There are a few places from my childhood that I associate with feeling at peace. My house (except when my older sisters screamed at one another over clothes), the beach at our family cabin, and church.
I can’t explain why but from a very young age, I’ve always felt loved by a loving God. Being at church as a child reinforced this conviction. The physical building, the rituals, the music, and the people all sang the same chorus. “You are never alone. You are loved.”
I still feel a sense of comfort when I sit in church. Just this past Christmas Eve, the familiar decorations in the sanctuary, the reading of the Christmas story by the fifth graders, and the lighting of the Advent candles sang to me once again. However, this year as I sat in the pew, another chorus in my mind competed for attention. It didn’t sound like unconditional love.
While this alternate refrain wasn’t new to me, its volume was higher. I suspect that an experience my daughter had a few years ago and a piece of recent Seattle news contributed to its amplication.
In high school, my oldest was very involved in the youth group at a church – one that we, as a family, did not attend. In particular, she participated in the group’s annual home-building mission trips to Mexico. This community mattered to her and helped her to see the world as larger than her own teenage angst.
During her senior year, church leadership enacted a policy that prohibited adult youth leaders from directly affirming LGBTQIA+ students. The decision had fall out. The youth pastor and several volunteers left. Many students, my daughter included, stopped attending as well.
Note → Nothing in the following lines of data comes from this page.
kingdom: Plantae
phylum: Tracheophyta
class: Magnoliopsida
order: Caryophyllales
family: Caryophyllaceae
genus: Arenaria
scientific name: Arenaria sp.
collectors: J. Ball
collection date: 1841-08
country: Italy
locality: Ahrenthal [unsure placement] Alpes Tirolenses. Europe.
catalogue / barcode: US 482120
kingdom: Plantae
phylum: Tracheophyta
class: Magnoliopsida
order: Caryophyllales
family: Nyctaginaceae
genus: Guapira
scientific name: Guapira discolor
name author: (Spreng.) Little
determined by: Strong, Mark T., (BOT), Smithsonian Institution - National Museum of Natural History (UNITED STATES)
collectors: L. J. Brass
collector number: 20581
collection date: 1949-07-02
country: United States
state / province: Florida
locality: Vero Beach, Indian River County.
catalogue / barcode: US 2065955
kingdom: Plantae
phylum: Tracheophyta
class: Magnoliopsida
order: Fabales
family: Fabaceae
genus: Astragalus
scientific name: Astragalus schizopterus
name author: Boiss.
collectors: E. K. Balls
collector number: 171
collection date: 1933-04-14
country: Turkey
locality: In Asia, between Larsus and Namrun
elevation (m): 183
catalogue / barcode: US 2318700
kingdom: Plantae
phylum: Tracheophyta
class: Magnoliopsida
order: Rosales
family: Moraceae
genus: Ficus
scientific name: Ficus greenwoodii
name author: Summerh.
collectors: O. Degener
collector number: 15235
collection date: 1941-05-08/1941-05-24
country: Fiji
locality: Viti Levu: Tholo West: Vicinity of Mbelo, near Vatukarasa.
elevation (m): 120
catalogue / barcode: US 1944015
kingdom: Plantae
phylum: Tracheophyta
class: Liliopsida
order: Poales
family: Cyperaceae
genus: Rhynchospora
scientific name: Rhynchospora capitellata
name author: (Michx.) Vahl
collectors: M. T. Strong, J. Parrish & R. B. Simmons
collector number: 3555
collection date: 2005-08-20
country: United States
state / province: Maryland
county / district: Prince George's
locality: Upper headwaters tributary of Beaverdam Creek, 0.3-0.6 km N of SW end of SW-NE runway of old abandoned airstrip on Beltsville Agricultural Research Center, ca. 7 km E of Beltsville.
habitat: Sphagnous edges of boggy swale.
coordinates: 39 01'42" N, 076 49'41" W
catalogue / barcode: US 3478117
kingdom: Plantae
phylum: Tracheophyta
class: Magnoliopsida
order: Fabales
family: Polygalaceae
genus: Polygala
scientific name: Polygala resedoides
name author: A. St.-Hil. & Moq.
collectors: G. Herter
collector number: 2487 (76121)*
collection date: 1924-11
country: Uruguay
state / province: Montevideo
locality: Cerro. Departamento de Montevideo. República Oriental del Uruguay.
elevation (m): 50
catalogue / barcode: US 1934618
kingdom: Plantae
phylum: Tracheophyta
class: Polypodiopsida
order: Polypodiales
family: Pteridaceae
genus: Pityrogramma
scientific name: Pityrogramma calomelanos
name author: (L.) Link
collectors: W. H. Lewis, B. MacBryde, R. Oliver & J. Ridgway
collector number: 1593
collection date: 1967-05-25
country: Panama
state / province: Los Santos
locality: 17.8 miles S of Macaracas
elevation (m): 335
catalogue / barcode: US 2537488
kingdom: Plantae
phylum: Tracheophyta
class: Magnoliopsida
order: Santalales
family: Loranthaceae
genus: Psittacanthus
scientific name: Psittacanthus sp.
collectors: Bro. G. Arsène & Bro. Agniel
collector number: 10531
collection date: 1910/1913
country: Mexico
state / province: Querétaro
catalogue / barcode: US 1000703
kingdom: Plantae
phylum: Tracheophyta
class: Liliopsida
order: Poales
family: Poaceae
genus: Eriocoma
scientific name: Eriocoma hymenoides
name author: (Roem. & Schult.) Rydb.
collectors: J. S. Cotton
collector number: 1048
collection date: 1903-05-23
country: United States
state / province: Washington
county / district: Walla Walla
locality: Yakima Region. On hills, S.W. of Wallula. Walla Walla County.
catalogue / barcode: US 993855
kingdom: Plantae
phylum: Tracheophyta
While I felt for her, and for the real grief she experienced from losing important connections, I deeply worried about the students most personally impacted. For them, the chorus had abruptly changed … you are alone and you are not unconditionally loved. I imagined shame and the potentially life threatening consequences of it.
Fast forward to this summer. The once largest Presbyterian church in Seattle shut down. Six years prior, the church had attempted to break away from the Presbyterian Church (U.S.A.), in part because its leaders disagreed with denomination’s decision to revise the definition of marriage to accommodate unions between same sex couples. Ultimately, the church remained Presbyterian and a new pastor was hired.
But the battle had fallout. Legal expenses grew and church attendance shrunk. When the church finally closed its doors in July, various community outreach programs – many focused on serving the city’s growing homeless population – ended as well.
What’s happening to the church, a place that has comforted me at various times in my life? And what’s my connection to it? I feel religiously unmoored which is very unsettling – especially in middle age with parents and other loved ones passing away.
As I ponder all of this, a song called “The Side of Grace” runs through my mind. It was written by a dear friend and former teaching colleague, Anne Marie Russell. You can listen to it here.
If I’m wrong, well I’d rather be found standing on the side of grace. And if I march on the other side, let it be for the sake of love. Things may ultimately be more black and white than these eyes of mine can see, And if I err let it be on the side of grace.
Let it be towards grace.
This I know: I choose to stand on the side of grace. Every time. And doing so demands that I find and support places where the chorus always and only reminds those that gather that they matter. That they are fiercely loved by a loving God.